- _Extract provided_:
-- Opening Marker --

[Please Note: This event has already occurred. Go to the News Story to read about what happened and to access a recording and speaker slides.]
NISS is hosting a third webinar that will focus on the use of p-values in making decisions.
In 2017 the ASA published the statement, "The ASA's Statement on p-Values: Context, Process, and Purpose". Since that time, many statisticians have been thinking and writing about alternatives to the traditional p-value.
This work culminated in the publication of a special issue of The American Statistician. The title of this special issue is "Statistical Inference in the 21st Century: A World Beyond p < 0.05" that featured 43 papers on alternatives to the traditional use of p-values.
On May 23, 2019 NISS hosted a webinar discussing the major ideas covered in some of these papers. Recordings and slides for May webinar are available on the NISS website and can be accessed here.
Following the very successful May webinar, NISS took these conversations on p-values a step further by inviting Jim Berger, Sander Greenland and Robert Matthews who published in the special TAS issue to share insights about their specific ideas during a seminar on November 19. You can find the slides and recordings of the second webinar here.
This third webinar will feature individuals from fields where p-values are heavily used in decision making and multiplicity adjustment in the frequentist sense is a core consideration for drawing inference. The speakers are Yoav Benjamini, the Nathan and Lily Silver Professor of Applied Statistics at the Department of Statistics and Operations Research at Tel Aviv University, Alicia Laura Carriquiry, a Distinguished Professor of Statistics at Iowa State University, and Hsien-Ming James Hung, Director of Division of Biometrics I, Office of Biostatistics, Office of Translational Sciences, Center for Drug Evaluation and Research (CDER), U.S. Food and Drug Administration (FDA). The webinar will be moderated by James Rosenberger, Professor Emeritus of Statistics at Penn State University, and Director of NISS.
The webinar will use Zoom and is free to the public. We invite you to register for this webinar using the registration link.
Please Note: This event was rescheduled from April 7th to this current date in order to accommodate speaker schedule changes.
Agenda
Webinar Outline: Eastern Time
10:00 – 10:05 Jim Rosenberger, Opening remarks and logistics
10:05 – 10:35 Yoav Benjamini, "Replicability problems in science: It's not the p-values' fault"
10:35 – 11:05 Alicia Laura Carriquiry, "P-values are rarely used in forensic science and the criminal justice system. That is too bad."
11:05 – 11:35 Hsien-Ming James Hung, "Roles of multiplicity adjustment in regulatory applications"

-- Closing Marker --

- _What to produce_: Copy the webinar announcement, everything from "In 2017 the" down to "use of p-values.", and substitute "conventional" for each "traditional".

- _Material supplied_:
-- Opening Marker --

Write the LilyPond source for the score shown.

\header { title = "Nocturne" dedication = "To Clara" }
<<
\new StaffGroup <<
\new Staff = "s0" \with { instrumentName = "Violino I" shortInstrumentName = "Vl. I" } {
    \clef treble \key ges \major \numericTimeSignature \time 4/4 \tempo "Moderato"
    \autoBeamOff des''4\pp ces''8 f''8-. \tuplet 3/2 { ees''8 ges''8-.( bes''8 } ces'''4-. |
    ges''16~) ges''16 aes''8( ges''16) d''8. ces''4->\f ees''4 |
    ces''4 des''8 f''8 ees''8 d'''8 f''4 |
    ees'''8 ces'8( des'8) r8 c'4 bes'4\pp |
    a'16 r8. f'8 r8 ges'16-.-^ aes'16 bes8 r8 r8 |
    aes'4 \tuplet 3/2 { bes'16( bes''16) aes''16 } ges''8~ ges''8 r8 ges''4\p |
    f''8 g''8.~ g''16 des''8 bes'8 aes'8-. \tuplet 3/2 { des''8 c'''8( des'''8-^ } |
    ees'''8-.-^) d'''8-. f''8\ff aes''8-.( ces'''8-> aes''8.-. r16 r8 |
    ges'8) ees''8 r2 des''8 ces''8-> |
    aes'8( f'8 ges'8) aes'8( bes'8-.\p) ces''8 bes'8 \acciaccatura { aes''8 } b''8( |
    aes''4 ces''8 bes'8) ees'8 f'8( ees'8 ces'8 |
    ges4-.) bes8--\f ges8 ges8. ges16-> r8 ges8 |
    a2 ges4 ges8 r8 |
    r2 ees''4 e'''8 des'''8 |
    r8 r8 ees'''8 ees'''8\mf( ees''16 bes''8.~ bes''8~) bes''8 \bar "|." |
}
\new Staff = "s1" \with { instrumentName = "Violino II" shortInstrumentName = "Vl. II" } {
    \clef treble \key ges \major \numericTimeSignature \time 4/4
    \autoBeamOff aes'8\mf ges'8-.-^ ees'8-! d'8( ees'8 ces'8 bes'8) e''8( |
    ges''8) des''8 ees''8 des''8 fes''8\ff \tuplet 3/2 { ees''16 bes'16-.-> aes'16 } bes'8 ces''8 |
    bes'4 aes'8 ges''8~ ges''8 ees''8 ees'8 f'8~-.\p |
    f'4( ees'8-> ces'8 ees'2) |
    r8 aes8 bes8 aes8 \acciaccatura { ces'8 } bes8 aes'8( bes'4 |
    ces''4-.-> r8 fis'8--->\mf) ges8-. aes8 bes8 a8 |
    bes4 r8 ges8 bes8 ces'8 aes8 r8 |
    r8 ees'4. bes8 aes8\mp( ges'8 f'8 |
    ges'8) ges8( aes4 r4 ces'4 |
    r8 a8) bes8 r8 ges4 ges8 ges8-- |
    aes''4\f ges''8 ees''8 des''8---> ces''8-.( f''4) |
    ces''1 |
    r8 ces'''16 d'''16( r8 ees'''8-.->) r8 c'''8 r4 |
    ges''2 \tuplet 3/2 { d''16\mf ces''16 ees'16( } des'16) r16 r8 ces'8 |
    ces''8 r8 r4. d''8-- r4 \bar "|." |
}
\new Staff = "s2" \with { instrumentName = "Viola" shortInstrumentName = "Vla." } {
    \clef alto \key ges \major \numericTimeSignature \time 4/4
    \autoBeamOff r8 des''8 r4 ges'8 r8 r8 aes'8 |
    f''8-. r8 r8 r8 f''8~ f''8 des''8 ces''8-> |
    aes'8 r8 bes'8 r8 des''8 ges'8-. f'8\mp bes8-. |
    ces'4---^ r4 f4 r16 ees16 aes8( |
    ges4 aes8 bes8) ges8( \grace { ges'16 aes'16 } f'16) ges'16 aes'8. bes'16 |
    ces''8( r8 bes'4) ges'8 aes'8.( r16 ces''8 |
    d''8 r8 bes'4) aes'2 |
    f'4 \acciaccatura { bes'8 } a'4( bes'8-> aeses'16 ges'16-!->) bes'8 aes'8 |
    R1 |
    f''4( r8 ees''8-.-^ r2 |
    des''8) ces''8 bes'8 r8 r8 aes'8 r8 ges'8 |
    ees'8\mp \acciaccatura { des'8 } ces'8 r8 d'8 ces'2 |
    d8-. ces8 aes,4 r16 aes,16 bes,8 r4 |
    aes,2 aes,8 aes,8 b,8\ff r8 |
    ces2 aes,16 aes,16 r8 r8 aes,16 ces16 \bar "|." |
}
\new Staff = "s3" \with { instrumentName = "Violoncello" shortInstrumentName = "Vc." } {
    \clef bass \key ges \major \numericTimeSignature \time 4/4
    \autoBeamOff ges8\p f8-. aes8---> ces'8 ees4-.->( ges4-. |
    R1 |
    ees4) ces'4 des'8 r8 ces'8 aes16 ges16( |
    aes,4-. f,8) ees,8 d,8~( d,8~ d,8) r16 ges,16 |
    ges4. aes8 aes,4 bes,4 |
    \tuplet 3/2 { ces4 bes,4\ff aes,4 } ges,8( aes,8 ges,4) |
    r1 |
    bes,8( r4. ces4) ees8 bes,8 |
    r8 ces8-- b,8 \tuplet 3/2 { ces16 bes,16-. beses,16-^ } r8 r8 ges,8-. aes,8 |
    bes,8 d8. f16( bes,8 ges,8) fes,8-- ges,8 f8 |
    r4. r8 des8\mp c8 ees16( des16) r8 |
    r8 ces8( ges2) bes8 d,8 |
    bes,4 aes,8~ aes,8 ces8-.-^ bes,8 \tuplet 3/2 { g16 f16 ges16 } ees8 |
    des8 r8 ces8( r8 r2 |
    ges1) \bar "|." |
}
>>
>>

-- Closing Marker --

- _Completed exercise_:
In 2017 the ASA published the statement, "The ASA's Statement on p-Values: Context, Process, and Purpose". Since that time, many statisticians have been thinking and writing about alternatives to the conventional p-value.
This work culminated in the publication of a special issue of The American Statistician. The title of this special issue is "Statistical Inference in the 21st Century: A World Beyond p < 0.05" that featured 43 papers on alternatives to the conventional use of p-values.